You’ll note that American news and commentary about the situation in Britain is greatly different from news and commentary on France’s upheavals. For reasons I have never fully understood, Americans love to take a superior attitude to the French, to belittle them and to pretend they are considerably less than they are. For example, the fact that French workers are more productive than American workers on an hour by hour, week by week basis, as shown by various productivity studies, would horrify most Americans — if they could bring themselves to accept the demonstrable truth.
Anyway, that attitude makes it easy for our media, politicians and corporate leaders to sell this country on the idea that the French are just being their usual silly selves in protesting government moves designed to weaken their economic standing and shift more power to the money elite.
My local birdcage liner, the Minneapolis Star Tribune (known in recent years to many of my news-savvy friends and older journalists as the Star Trivia) has carried not only the inaccurate “news” coverage but a couple of commentaries specifically created to trivialize the fight of French against big buck elitists.
One was an editorial from the Wall Street Journal, which always can be counted on to scorn the interests of the general public anywhere. That piece of trash took the standard corporate line that the French economy –- and, indeed, all economies -– soon will crash if working people don’t give up their “entitlements” (such as pensions, health care and other trivial luxuries) and allow the rich to determine what they can “afford.” It’s attitude was belittling in the extreme.

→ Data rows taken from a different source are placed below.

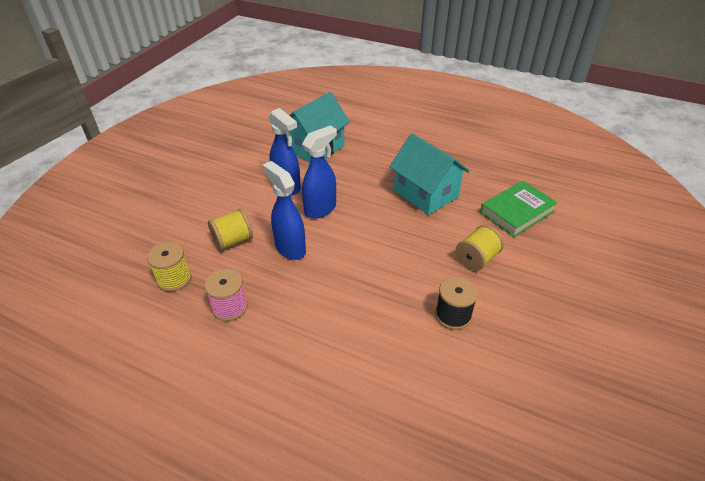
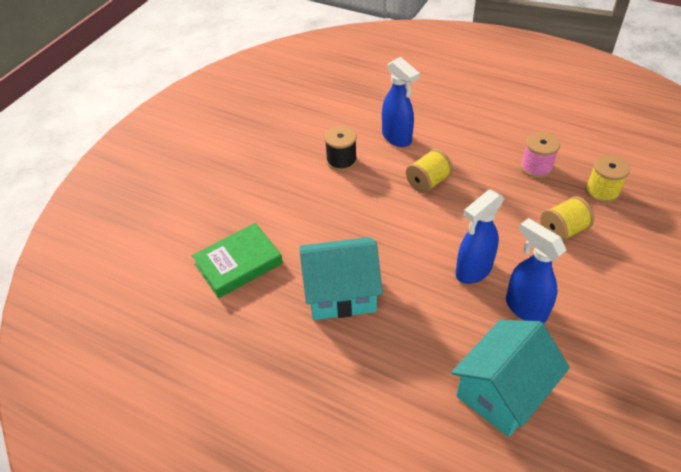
camera: 175 degrees left, 5 degrees up
blue spray bottle [262,161,306,260] -> blue spray bottle moved to [382,57,420,147]
turquoise house [389,133,470,215] -> turquoise house turned 60 degrees counterclockwise [300,237,383,320]
yellow spool [456,225,504,271] -> yellow spool moved to [406,149,453,194]

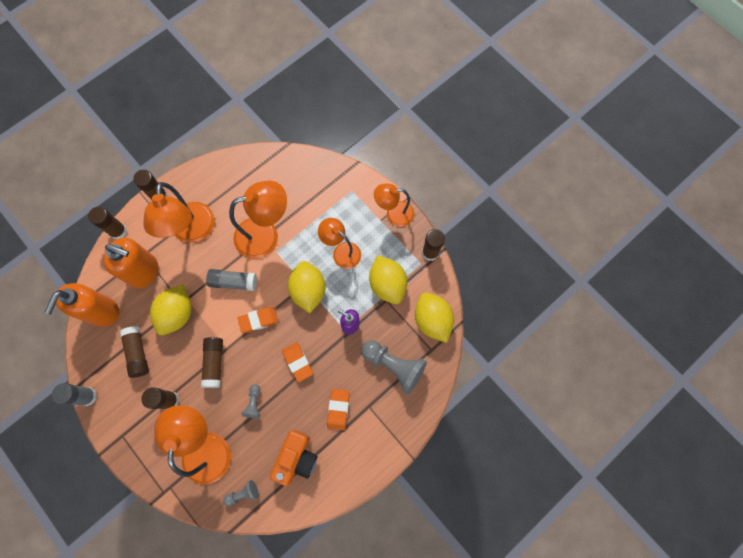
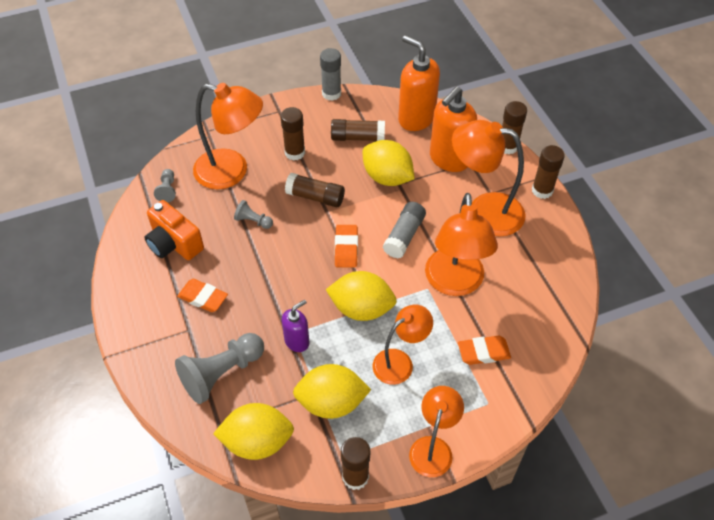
camera: 110 degrees right, 20 degrees down
orange eraser [282,342,313,382] -> orange eraser moved to [458,336,511,365]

The other was a piece by one of the paper’s fluff columnists, a sort of surrogate shopping wife who specializes in stroking the egos of those whose lives are devoted to trivial pursuits. She said she lived in France for a while when she was in her 20s. Demonstrating a complete absence of knowledge of what the fight really is about, her take was that the French are quaint in their insistence on fighting pension cuts because “a way of life is at stake here, including long vacations and even longer lives of retirement freed from having to work at all.”
This popsy also declared her love of “scrumptious” France and went on for some time describing fictional French attitudes that essentially created a picture of a country populated by good natured, charming but self-centered children. Just like those darkies.
(To be fair, her male counterpart is equally trivial in his pursuits.)
She may have lived in France, but she was a suburban American tourist the whole time, apparently. Her fictional, cute France is nothing like the reality as I’ve seen it.
But her take is common in this country. Millions of Americans seem unaware of the fact the French people are normal human beings who study, work, love, live, sometimes fight and die just like real human beings. As I said, the fiction helps the economic elite trivialize the very real struggle of at least some of the French people to save their economic and political system.
This is not just a French fight, of course. Nor an English fight. Nor a problem faced just by the people of Greece and/or Spain.
The corporate elite is international to a degree it has never been before. The banks, other financial institutions and most major industries are fully international. A board chairman of one company may be French, another Italian and another American by birth. Those national designations mean nothing any more, other than a current place of principal residence. The CEOs anchor their $30 million yachts in the same harbors at the same seasons, and they sleep in each other’s beds.
Sadly, we won’t see Americans taking to the streets to protect their way of life. Those we do see in the street are marching on behalf of the very people who are pushing us back to a life of economic servitude.